## Problem details
Within the listing below, how many lines hold "University"? Reply with that number and no other text.

================

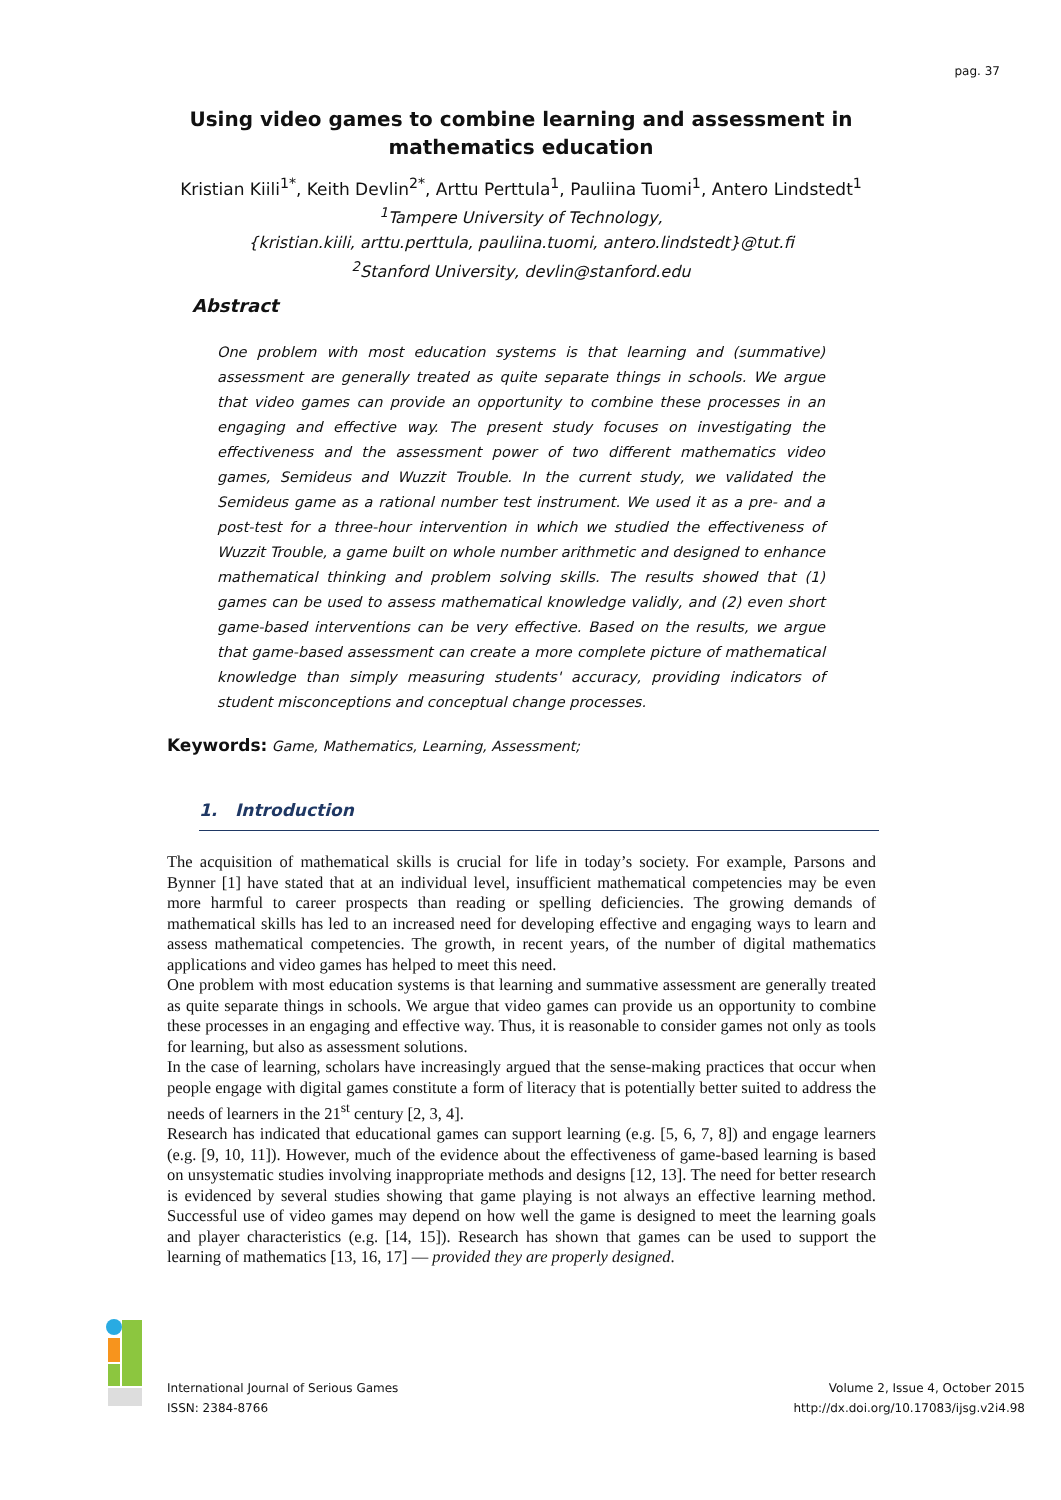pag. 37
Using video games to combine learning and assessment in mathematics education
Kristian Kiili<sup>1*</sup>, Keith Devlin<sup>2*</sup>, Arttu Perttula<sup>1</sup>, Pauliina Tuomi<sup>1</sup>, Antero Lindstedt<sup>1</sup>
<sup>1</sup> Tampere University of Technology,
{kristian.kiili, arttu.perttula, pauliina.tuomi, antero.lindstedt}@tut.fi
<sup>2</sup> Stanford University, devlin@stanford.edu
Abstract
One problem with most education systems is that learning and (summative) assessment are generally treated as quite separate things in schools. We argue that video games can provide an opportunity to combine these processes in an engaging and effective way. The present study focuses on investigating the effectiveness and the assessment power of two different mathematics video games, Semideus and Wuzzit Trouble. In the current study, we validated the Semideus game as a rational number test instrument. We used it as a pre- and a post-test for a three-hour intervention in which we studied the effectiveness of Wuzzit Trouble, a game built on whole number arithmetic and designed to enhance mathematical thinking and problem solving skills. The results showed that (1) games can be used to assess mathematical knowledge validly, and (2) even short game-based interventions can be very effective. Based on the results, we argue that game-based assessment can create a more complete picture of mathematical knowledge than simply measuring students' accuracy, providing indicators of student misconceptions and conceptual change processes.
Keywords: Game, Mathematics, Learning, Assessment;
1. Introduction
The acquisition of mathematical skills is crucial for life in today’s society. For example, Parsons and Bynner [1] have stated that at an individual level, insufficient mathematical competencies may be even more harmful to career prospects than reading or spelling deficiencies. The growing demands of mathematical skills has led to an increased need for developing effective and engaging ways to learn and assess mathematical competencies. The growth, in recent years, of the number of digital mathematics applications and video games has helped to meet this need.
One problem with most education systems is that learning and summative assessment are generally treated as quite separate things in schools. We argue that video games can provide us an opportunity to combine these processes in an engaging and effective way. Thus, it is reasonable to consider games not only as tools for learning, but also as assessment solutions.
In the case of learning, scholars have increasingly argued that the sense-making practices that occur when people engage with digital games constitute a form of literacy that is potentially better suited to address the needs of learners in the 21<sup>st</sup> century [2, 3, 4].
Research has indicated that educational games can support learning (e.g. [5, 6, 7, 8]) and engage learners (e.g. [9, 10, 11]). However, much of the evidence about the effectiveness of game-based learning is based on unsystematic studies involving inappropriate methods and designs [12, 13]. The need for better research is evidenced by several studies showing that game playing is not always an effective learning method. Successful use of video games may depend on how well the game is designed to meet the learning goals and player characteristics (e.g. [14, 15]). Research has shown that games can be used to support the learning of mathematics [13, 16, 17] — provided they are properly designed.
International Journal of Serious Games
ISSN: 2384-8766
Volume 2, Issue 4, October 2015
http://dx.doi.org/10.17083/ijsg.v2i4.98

================

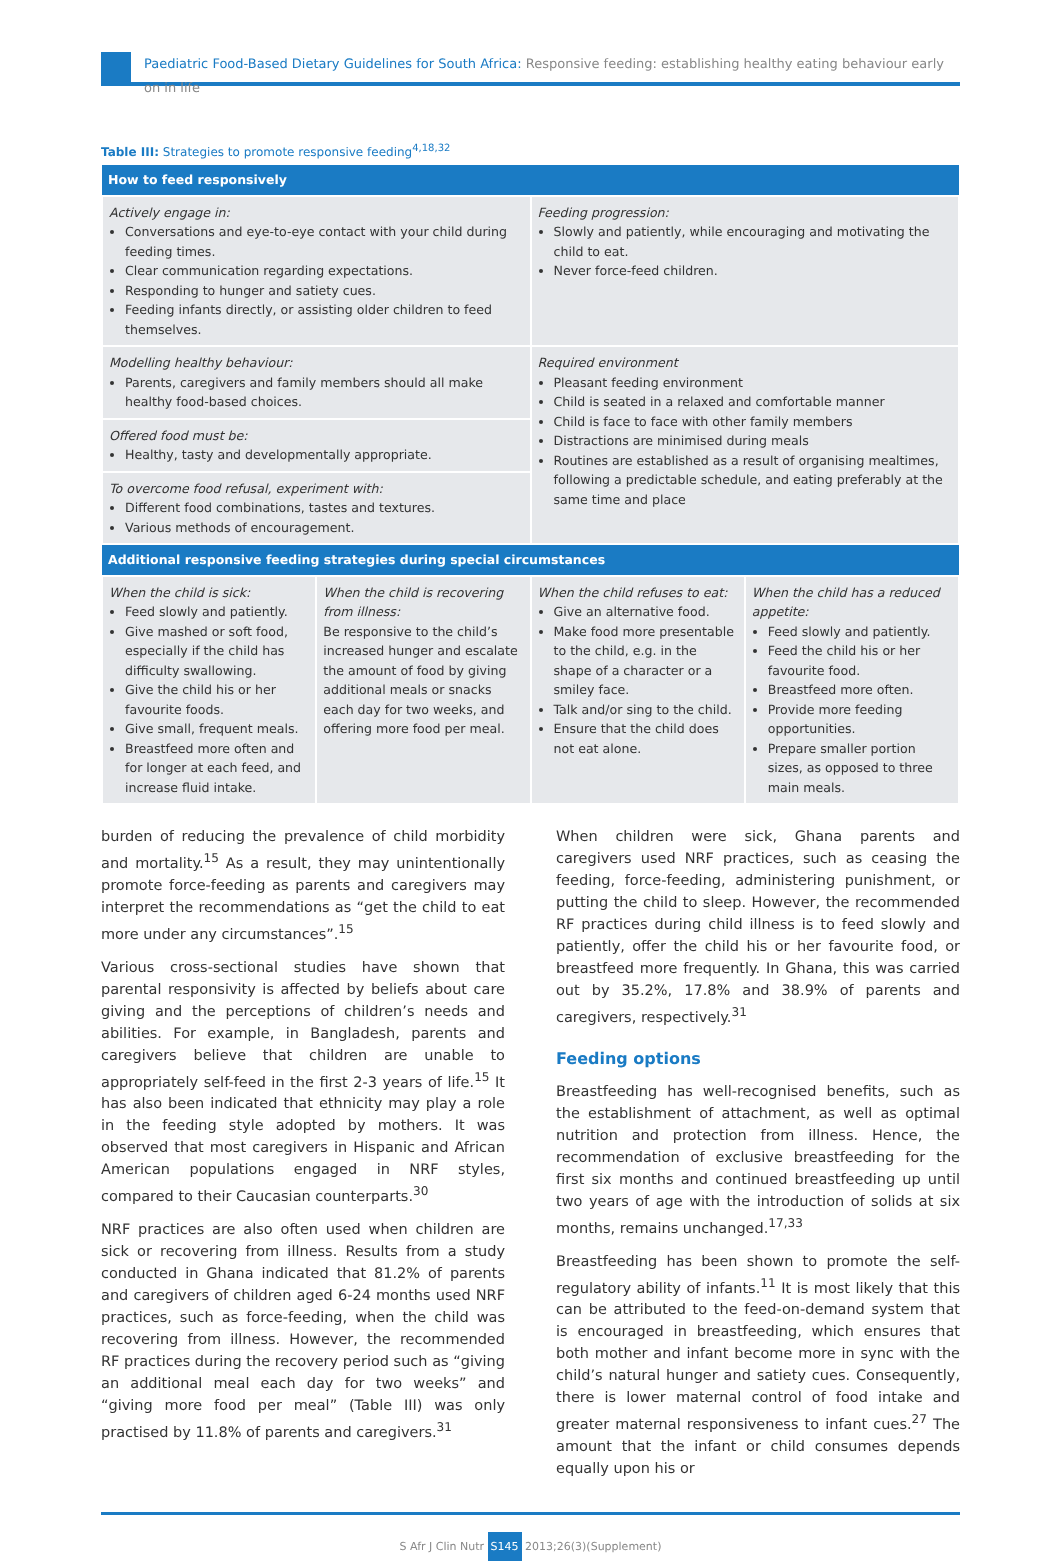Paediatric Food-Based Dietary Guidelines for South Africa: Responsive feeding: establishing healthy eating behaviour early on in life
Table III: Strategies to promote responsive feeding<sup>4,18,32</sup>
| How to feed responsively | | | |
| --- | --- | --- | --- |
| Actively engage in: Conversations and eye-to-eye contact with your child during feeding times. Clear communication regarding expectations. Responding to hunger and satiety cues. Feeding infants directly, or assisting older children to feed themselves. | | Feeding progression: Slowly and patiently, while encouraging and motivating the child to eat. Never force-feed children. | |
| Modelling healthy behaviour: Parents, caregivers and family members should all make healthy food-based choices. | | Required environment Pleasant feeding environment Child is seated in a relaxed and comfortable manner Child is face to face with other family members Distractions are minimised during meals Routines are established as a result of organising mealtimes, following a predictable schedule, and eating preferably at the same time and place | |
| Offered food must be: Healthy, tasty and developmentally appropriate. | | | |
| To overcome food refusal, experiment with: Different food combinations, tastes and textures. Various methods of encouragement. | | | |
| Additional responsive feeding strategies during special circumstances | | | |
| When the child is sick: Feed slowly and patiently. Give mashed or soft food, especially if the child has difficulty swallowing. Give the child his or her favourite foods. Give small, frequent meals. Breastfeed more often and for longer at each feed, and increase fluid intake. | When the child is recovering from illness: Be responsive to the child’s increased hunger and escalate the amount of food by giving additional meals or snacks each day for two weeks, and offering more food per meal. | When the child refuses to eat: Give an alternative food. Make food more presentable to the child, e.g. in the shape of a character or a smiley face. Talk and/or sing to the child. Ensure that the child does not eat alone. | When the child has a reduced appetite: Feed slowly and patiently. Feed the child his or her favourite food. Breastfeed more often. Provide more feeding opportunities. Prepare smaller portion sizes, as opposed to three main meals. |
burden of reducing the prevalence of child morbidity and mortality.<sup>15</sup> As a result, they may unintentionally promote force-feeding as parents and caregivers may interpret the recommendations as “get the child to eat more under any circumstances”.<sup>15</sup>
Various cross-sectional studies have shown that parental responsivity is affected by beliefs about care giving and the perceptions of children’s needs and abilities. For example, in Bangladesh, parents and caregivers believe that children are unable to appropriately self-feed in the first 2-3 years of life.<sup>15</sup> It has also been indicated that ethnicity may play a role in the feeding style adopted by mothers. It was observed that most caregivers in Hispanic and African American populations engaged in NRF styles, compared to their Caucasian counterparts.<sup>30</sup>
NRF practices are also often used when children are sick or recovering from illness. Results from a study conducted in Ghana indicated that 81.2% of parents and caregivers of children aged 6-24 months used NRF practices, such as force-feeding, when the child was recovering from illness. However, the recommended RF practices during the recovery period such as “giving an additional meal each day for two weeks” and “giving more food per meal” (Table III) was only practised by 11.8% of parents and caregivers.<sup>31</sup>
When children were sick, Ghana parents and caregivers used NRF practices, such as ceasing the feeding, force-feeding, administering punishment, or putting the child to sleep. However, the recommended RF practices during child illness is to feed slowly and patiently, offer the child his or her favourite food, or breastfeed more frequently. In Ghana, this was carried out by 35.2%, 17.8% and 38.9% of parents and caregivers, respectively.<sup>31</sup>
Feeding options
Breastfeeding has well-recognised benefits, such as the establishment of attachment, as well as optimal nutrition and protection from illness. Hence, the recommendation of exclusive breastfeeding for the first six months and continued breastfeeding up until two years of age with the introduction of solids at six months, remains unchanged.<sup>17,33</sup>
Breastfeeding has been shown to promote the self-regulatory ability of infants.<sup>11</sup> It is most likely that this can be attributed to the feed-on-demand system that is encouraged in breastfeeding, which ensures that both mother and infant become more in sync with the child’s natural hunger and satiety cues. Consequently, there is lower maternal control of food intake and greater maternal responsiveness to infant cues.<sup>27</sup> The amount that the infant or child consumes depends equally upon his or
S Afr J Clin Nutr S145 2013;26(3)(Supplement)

================

## Finished task
2